> **Extract provided**:

•••••

3 What Is a Number? What Is a Concept? Who Has a Number Concept?

Jens Høyrup

Download Chapter

DOI

10.34663/9783945561355-03

Citation

Høyrup, Jens (2019). What Is a Number? What Is a Concept? Who Has a Number Concept? In: Culture and Cognition: Essays in Honor of Peter Damerow. Berlin: Max-Planck-Gesellschaft zur Förderung der Wissenschaften.

Peter and I both became interested in Mesopotamian mathematics from debates about the didactics of mathematics, from Piaget, and, of course, from Marx. There were some differences, however. Peter’s Marxism was very Hegelian, while mine was closer to Engels. One evening, about four decades ago, I was on a train in Copenhagen reading Engels’s explanation in the middle of volume 2 of Das Kapital, in which he had been forced to submit arguments from numerical examples to strong editing; in the authorized English translation:

Firmly grounded as Marx was in algebra, he did not get the knack of handling figures, particularly commercial arithmetic, although there exists a thick batch of copybooks containing numerous examples of all kinds of commercial computations which he had solved himself. Marx (1933, 289).1

I laughed. I suspect that Peter would not have shared my appreciation and would have looked for something deeper in the numerical examples.

•••••

> **Things to do**:
- A) In the chapter on number concepts, translate this sentence into Spanish: "Peter’s Marxism was very Hegelian, while mine was closer to Engels."
- B) According to the chapter on number concepts, where was the author when reading Engels's explanation in volume 2 of Das Kapital?
- C) Write the next few sentences of the chapter on number concepts, picking up after its final sentence.

> **Dataset excerpt**:
•••••

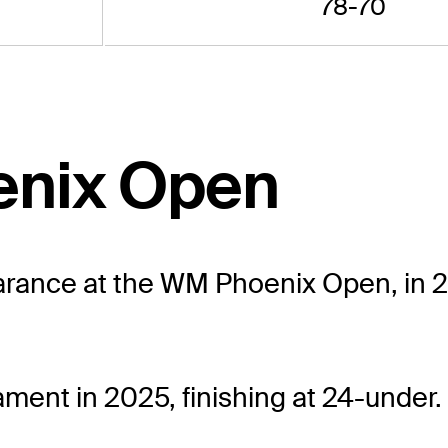
78-70
enix Open
rance at the WM Phoenix Open, in 20
ment in 2025, finishing at 24-under.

•••••

> **Your responses**:
- A) El marxismo de Peter era muy hegeliano, mientras que el mío estaba más cerca de Engels.

- B) On a train in Copenhagen.

- C)
The same difference was revealed in our approaches to Piaget. Neither of us fell for Piaget’s infatuation with group “theory” (at least I never heard Peter referring to it, and I certainly did not). But although we were both inspired by Piaget, our thinking about concepts diverged. The concept of “concepts” abounds in Piaget’s work. His title La causalité physique chez l’enfant became The Child’s Conception of Physical Causality in translation (other titles were changed correspondingly), and one volume in the “Jean Piaget Symposium Series” carries the title Conceptual Development: Piaget’s Legacy (Scholnick et al. 1999). Peter maintained in one of our discussions (as I remember it) that inventors and users of protoliterate writing in Uruk in the fourth millennium BCE had no concept of number, firstly because there is no evidence that they mastered an arithmetical structure encompassing addition as well as multiplication (what amounts to practical multiplication may well have been seen as repeated addition),2 and secondly because of the way their metro-numerical notations were structured, which I will discuss here (everything, of course, builds on the results obtained by Peter and Robert Englund (1987), with Jöran Friberg in the background).

First, there is the “Še-system,” used for measuring quantities of grain (I leave out the “sub-unit part”):

A couple of variant systems in which small markings are added to the signs were probably used for particular kinds of grain (or for the use of grain in particular processes in so far as this can be distinguished—is malt a different kind of grain or grain used in a particular process?).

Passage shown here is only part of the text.